É uma experiência única e estou muito feliz por poder participar, diz. Dos jovens que vão estar no congresso, três são da fé Baháí. Milena explica que a Baháí nasceu em 1844 e hoje é considerada a segunda maior organização não-governamental (ONG) do mundo. Quando a ONU foi criada, já contava com a participação Baháí, explica.
Em Nova York ela pretende defender a igualdade de direitos e reforçar os princípios que regem a fé Baháí: unidade universal e paz mundial. Para os Baháís a Terra é um só país e os seres humanos seus cidadãos. Eles não aceitam preconceitos de raça, cor ou religião, e pregam a existência de um único Deus. Não negam as outras religiões e acreditam que Jesus Cristo, Buda e outros são mensageiros deste único Deus, enviados para propagar os ensinamentos conforme a época.
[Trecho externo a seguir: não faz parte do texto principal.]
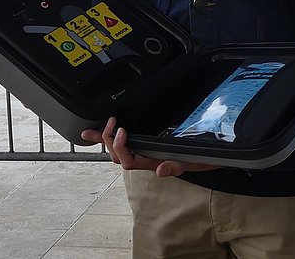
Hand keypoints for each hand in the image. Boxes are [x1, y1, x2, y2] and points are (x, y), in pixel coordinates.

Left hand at [81, 117, 217, 177]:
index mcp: (151, 163)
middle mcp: (143, 158)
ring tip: (107, 124)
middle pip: (118, 156)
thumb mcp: (189, 163)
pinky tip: (88, 132)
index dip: (121, 148)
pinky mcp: (142, 143)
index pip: (129, 161)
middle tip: (114, 123)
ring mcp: (141, 152)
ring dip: (106, 139)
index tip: (123, 131)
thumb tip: (160, 171)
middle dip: (111, 141)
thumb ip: (175, 167)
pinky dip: (103, 137)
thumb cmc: (197, 159)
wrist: (205, 155)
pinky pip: (120, 143)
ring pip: (116, 152)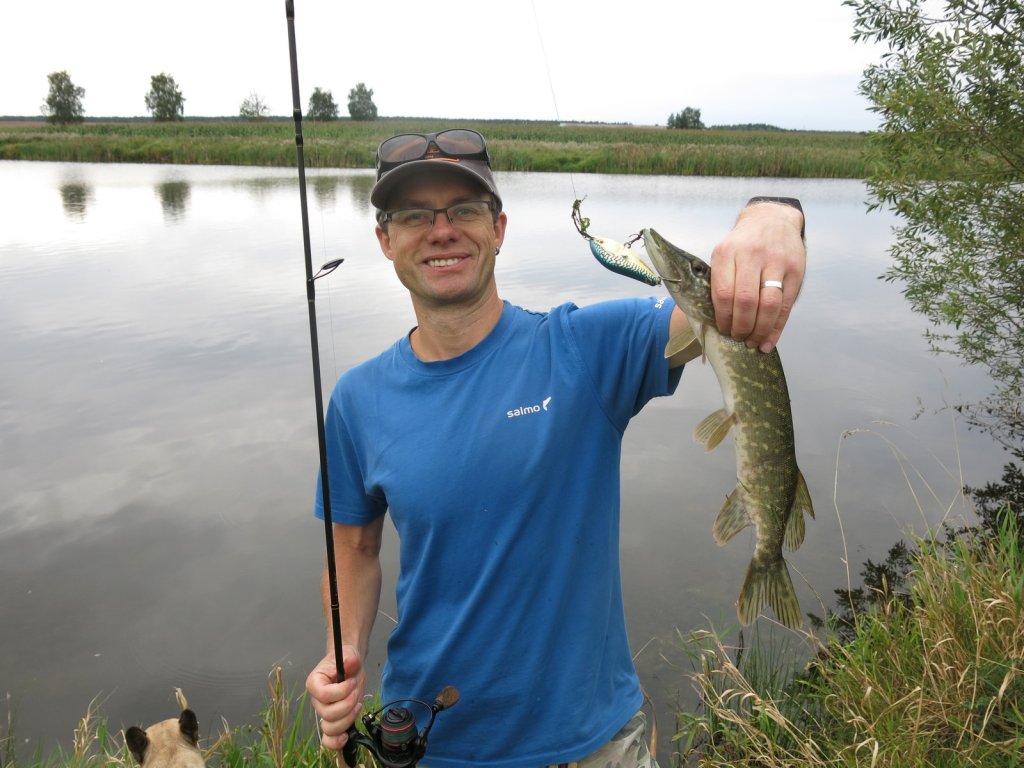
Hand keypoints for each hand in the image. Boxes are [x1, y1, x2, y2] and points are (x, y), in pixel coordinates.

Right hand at [306, 646, 365, 750]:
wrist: (350, 669)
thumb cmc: (346, 662)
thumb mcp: (349, 655)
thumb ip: (350, 657)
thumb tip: (351, 662)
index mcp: (315, 683)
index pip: (323, 695)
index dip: (340, 692)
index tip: (351, 682)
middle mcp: (317, 700)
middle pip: (327, 714)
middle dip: (347, 704)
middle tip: (356, 692)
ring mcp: (324, 713)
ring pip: (330, 728)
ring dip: (348, 719)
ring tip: (357, 705)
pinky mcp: (334, 721)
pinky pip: (328, 739)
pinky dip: (336, 742)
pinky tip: (347, 735)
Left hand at [709, 202, 805, 352]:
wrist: (772, 218)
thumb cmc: (742, 243)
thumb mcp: (723, 253)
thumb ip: (719, 281)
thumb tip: (716, 321)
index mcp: (727, 252)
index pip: (723, 293)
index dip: (723, 318)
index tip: (722, 330)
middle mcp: (752, 255)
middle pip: (746, 301)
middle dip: (741, 327)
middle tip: (737, 338)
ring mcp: (777, 262)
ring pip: (768, 305)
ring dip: (760, 330)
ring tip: (752, 342)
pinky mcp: (796, 270)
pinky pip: (786, 305)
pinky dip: (776, 328)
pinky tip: (768, 341)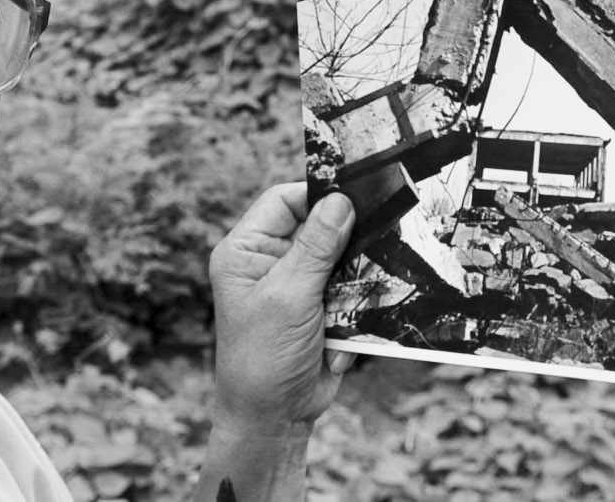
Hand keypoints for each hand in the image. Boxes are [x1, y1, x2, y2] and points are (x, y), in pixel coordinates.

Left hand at [207, 183, 354, 429]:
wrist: (274, 419)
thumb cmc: (263, 357)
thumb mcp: (288, 296)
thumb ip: (316, 247)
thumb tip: (341, 201)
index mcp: (246, 250)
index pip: (284, 200)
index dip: (317, 195)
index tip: (355, 195)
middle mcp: (270, 261)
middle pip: (318, 226)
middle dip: (343, 243)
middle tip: (368, 246)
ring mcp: (297, 285)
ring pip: (341, 259)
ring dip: (350, 282)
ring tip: (345, 306)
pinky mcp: (321, 308)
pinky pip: (351, 291)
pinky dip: (353, 309)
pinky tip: (337, 338)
Como muitos jovens que seguem os ensinamentos Baháí, Milena concluiu os estudos de 2º grau e resolveu dedicar um ano à divulgação da fé. Os jovens Baháís interessados em trabalhar como instrutores passam por um curso e recebem ajuda de custo do Comitê Nacional de Ensino Baháí. Os instrutores passam de casa em casa falando sobre os princípios da religião e distribuindo panfletos informativos.
Uma língua bondosa é o ímã dos corações dos homens. Essa frase faz parte dos ensinamentos da religião que orienta o Baháí a não usar palavras agressivas ou palavrões. O namoro também segue normas diferenciadas entre os Baháís. Segundo Shoghi de Andrade, a religião orienta o jovem a não ficar pulando de namoro em namoro e a se casar virgem. A castidade não é uma obrigação, é uma opção. Se a pessoa conhecer melhor o caráter e o modo de pensar da outra antes de decidir se casar vai ter mais chances de ter um relacionamento feliz, afirma.
Milena explica que a religião Baháí não tem líderes: tudo é coordenado por instituições, e cada uma administra um tipo de atividade. Londrina é apenas o primeiro ponto de passagem do grupo de Milena. Bianca Rothschild, 17 anos, de Niterói, e Sam Momen, 18 anos, do Rio de Janeiro, seguem para Cuiabá (MT). Shoghi de Andrade, 18 anos, de Belo Horizonte (MG), vai para a Austrália. Durante um ano eles serão enviados de cidade para cidade e de país em país fazendo o trabalho de divulgação da fé. Bianca Rothschild afirma: A cada lugar que vamos nos sentimos quase em casa.